:: Information ::

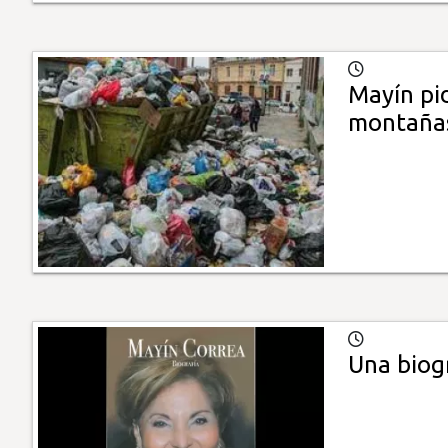
Mayín pi
montañas
Una biog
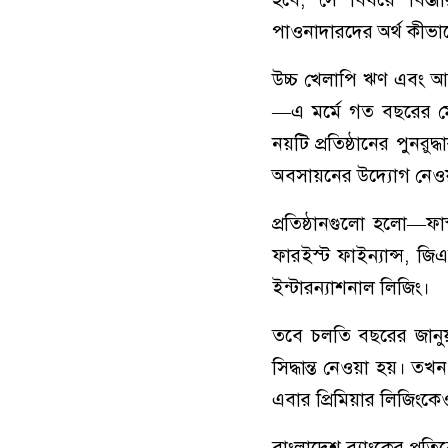
পাওনাদারদের অর্থ কীভা
উচ্চ খেলাপি ঋণ এবং আ
—এ মর্মে গত বছরের মে ম
নয়টি প্রতিষ্ঠানের পুনরু
অবসায়নের উদ্যোগ নেও
প্রতিষ্ঠানগুলো হলো—ফাস্
ফারইস্ট ফাইন্যান্স, জি
ইন্টারন্যাশনাল লিজিং।
তবে চলতি বছরের জানুয়া
সিদ্ধান্ত নেওয়া হয়। ত
এবার প্রিমিয়ার লিজিংক
বাংলাদেশ ব্যাংকের প্রত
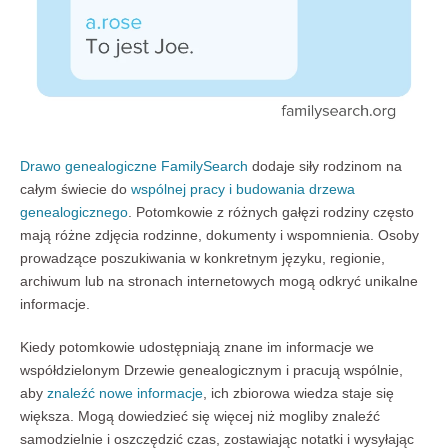
Drawo genealogiczne FamilySearch
dodaje siły rodzinom na
całym świecie do
wspólnej pracy i budowania drzewa
genealogicznego
. Potomkowie z różnych gałęzi rodziny często
mają różne zdjęcia rodzinne, dokumenty i wspomnienia. Osoby
prowadzące poszukiwania w konkretnym języku, regionie,
archiwum lub na stronach internetowych mogą odkryć unikalne
informacje.
Kiedy potomkowie udostępniają znane im informacje we
współdzielonym Drzewie genealogicznym i pracują wspólnie,
aby
znaleźć nowe informacje
, ich zbiorowa wiedza staje się
większa. Mogą dowiedzieć się więcej niż mogliby znaleźć
samodzielnie i oszczędzić czas, zostawiając notatki i wysyłając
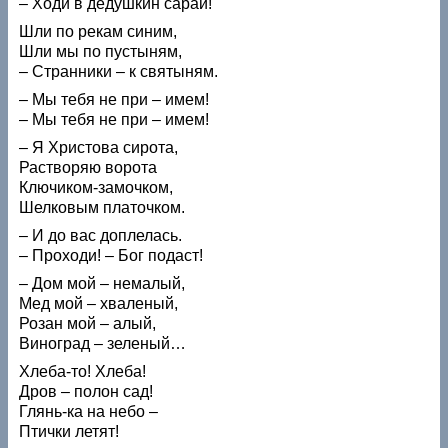
– Ходи в дедушкин сарай!
Шли по рекам синим,
Шли мы по пустыням,
– Странники – к святыням.
– Мы тебя не при – имем!
– Мы тебя не при – имем!
– Я Христова сирота,
Растворяю ворота
Ключиком-замочком,
Шелковым платочком.
– И до вас доплелась.
– Проходи! – Бог подаст!
– Дом мой – немалый,
Мед мой – хваленый,
Розан мой – алый,
Виноград – зеленый…
Хлеба-то! Хлеба!
Дров – полон сад!
Глянь-ка на небо –
Птички летят!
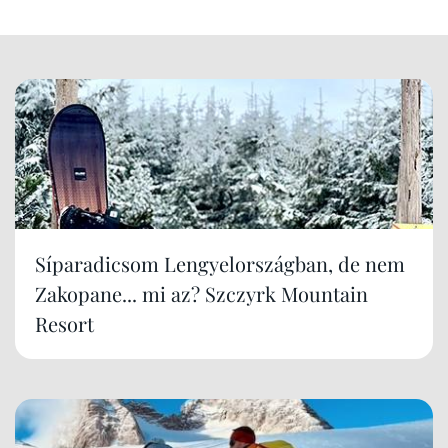
Síparadicsom Lengyelországban, de nem
Zakopane... mi az? Szczyrk Mountain
Resort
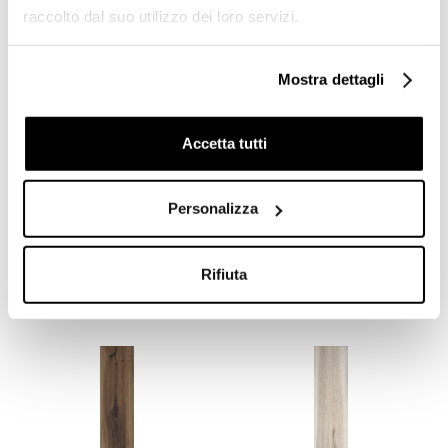
raccolto dal suo utilizzo dei loro servizi.
Mostra dettagli
Accetta tutti
Battiscopa effetto pietra in
Personalizza
Gres effetto pietra Perla
gres porcellanato, Pearl
60x60 cm - Highstone,
7,3x90 cm - Highstone,
Ceramica Sant'Agostino
Ceramica Sant'Agostino
Rifiuta
Richiedi preventivo
Richiedi preventivo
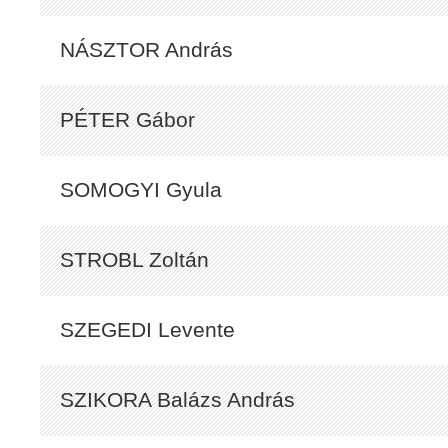
NÁSZTOR András
PÉTER Gábor
SOMOGYI Gyula
STROBL Zoltán
SZEGEDI Levente
SZIKORA Balázs András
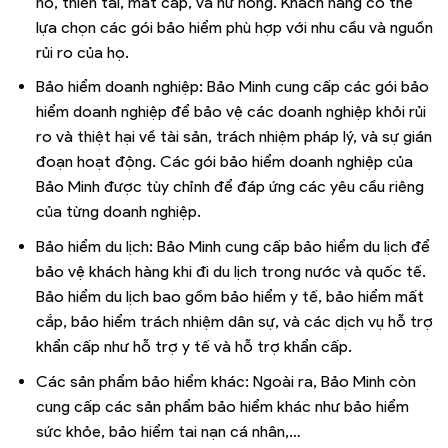
nổ, thiên tai, mất cắp, và hư hỏng. Khách hàng có thể
lựa chọn các gói bảo hiểm phù hợp với nhu cầu và nguồn
rủi ro của họ.
Bảo hiểm doanh nghiệp: Bảo Minh cung cấp các gói bảo
hiểm doanh nghiệp để bảo vệ các doanh nghiệp khỏi rủi
ro và thiệt hại về tài sản, trách nhiệm pháp lý, và sự gián
đoạn hoạt động. Các gói bảo hiểm doanh nghiệp của
Bảo Minh được tùy chỉnh để đáp ứng các yêu cầu riêng
của từng doanh nghiệp.
Bảo hiểm du lịch: Bảo Minh cung cấp bảo hiểm du lịch để
bảo vệ khách hàng khi đi du lịch trong nước và quốc tế.
Bảo hiểm du lịch bao gồm bảo hiểm y tế, bảo hiểm mất
cắp, bảo hiểm trách nhiệm dân sự, và các dịch vụ hỗ trợ
khẩn cấp như hỗ trợ y tế và hỗ trợ khẩn cấp.
Các sản phẩm bảo hiểm khác: Ngoài ra, Bảo Minh còn
cung cấp các sản phẩm bảo hiểm khác như bảo hiểm
sức khỏe, bảo hiểm tai nạn cá nhân,…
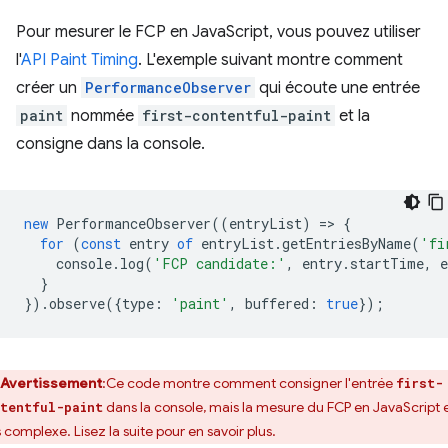
Pour mesurer le FCP en JavaScript, vous pouvez utiliser
l'
API Paint Timing
. L'exemple suivant montre comment
créer un
PerformanceObserver
qui écoute une entrée
paint
nommée
first-contentful-paint
et la
consigne dans la console.
new
PerformanceObserver
((
entryList
)
=
>
{
for
(
const
entry
of
entryList
.
getEntriesByName
(
'fi
console
.
log
(
'FCP candidate:'
,
entry
.
startTime
,
e
}
}).
observe
({
type
:
'paint'
,
buffered
:
true
});
Avertissement
:Ce code montre comment consigner l'entrée
first-
dans la console, mais la mesure du FCP en JavaScript 
tentful-paint
 complexe. Lisez la suite pour en savoir plus.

:::

Problem description =
The expected answer is the whole listing above, copied exactly, with images excluded.

Solution =
Mayín pi
montañas
Una biog
পাওনাদারদের অর্থ কীভা
উচ্চ খেলাপি ঋণ এবং আ
—এ মর্মে গত বছরের মে ম
নয়টি প্রতিষ্ঠানের পুনরু
অবসায়নের উদ্যোগ নেও
প্রতিষ্ঠানগুলো হলো—ফাস্
ফারইস্ট ফাইন্যান্স, জি
ইন্টারন্যাশনাল লিজিং।
তবে চলতি বছরের জানুয়া
সিদ্ধান্ত নেওয়া হয়। ত
এবার প্রিমিয়ার লিজিংক
বাংলাদেশ ব্যাংকের প্রত
Drawo genealogiczne FamilySearch
dodaje siły rodzinom na
całym świecie do
wspólnej pracy i budowania drzewa
genealogicznego
. Potomkowie z różnych gałęzi rodziny często
mają różne zdjęcia rodzinne, dokumenty i wspomnienia. Osoby
prowadzące poszukiwania w konkretnym języku, regionie,
archiwum lub na stronach internetowych mogą odkryć unikalne
informacje.
Kiedy potomkowie udostępniają znane im informacje we
współdzielonym Drzewie genealogicznym i pracują wspólnie,
aby
znaleźć nowe informacje
, ich zbiorowa wiedza staje się
większa. Mogą dowiedzieć się więcej niż mogliby znaleźć
samodzielnie i oszczędzić czas, zostawiając notatki i wysyłając
– Ходи в дедушкин сарай!
Шли по рекам синим,
Шли мы по пустыням,
– Странники – к святыням.
– Мы тебя не при – имем!
– Мы тебя не при – имем!
– Я Христова сирота,
Растворяю ворота
Ключиком-замочком,
Шелковым платочком.
– И до вас доплелась.
– Проходи! – Бог подаст!
– Дом мой – немалый,
Мед мой – хваленый,
Розан мой – алый,
Виноград – зеленый…
Хлеба-то! Хлеба!
Дров – полон сад!
Глянь-ка на небо –
Птички летят!
Síparadicsom Lengyelországban, de nem
Zakopane... mi az? Szczyrk Mountain
Resort
raccolto dal suo utilizzo dei loro servizi.
Mostra dettagli
Accetta tutti
Battiscopa effetto pietra in
Personalizza
Gres effetto pietra Perla
gres porcellanato, Pearl
60x60 cm - Highstone,
7,3x90 cm - Highstone,
Ceramica Sant'Agostino
Ceramica Sant'Agostino
Rifiuta
Richiedi preventivo
Richiedi preventivo
NÁSZTOR András
PÉTER Gábor
SOMOGYI Gyula
STROBL Zoltán
SZEGEDI Levente
SZIKORA Balázs András
nổ, thiên tai, mất cắp, và hư hỏng. Khách hàng có thể
lựa chọn các gói bảo hiểm phù hợp với nhu cầu và nguồn
rủi ro của họ.
Bảo hiểm doanh nghiệp: Bảo Minh cung cấp các gói bảo
hiểm doanh nghiệp để bảo vệ các doanh nghiệp khỏi rủi
ro và thiệt hại về tài sản, trách nhiệm pháp lý, và sự gián
đoạn hoạt động. Các gói bảo hiểm doanh nghiệp của
Bảo Minh được tùy chỉnh để đáp ứng các yêu cầu riêng
của từng doanh nghiệp.
Bảo hiểm du lịch: Bảo Minh cung cấp bảo hiểm du lịch để
bảo vệ khách hàng khi đi du lịch trong nước và quốc tế.
Bảo hiểm du lịch bao gồm bảo hiểm y tế, bảo hiểm mất
cắp, bảo hiểm trách nhiệm dân sự, và các dịch vụ hỗ trợ
khẩn cấp như hỗ trợ y tế và hỗ trợ khẩn cấp.
Các sản phẩm bảo hiểm khác: Ngoài ra, Bảo Minh còn
cung cấp các sản phẩm bảo hiểm khác như bảo hiểm
sức khỏe, bảo hiểm tai nạn cá nhân,…
Pour mesurer le FCP en JavaScript, vous pouvez utiliser
l'
API Paint Timing
. L'exemple suivant montre comment
créer un
PerformanceObserver
qui écoute une entrée
paint
nommée
first-contentful-paint
et la
consigne dans la console.
new
PerformanceObserver
((
entryList
)
=
>
{
for
(
const
entry
of
entryList
.
getEntriesByName
(
'fi
console
.
log
(
'FCP candidate:'
,
entry
.
startTime
,
e
}
}).
observe
({
type
:
'paint'
,
buffered
:
true
});
Avertissement
:Ce code montre comment consigner l'entrée
first-
dans la console, mais la mesure du FCP en JavaScript 
tentful-paint
 complexe. Lisez la suite pour en savoir plus.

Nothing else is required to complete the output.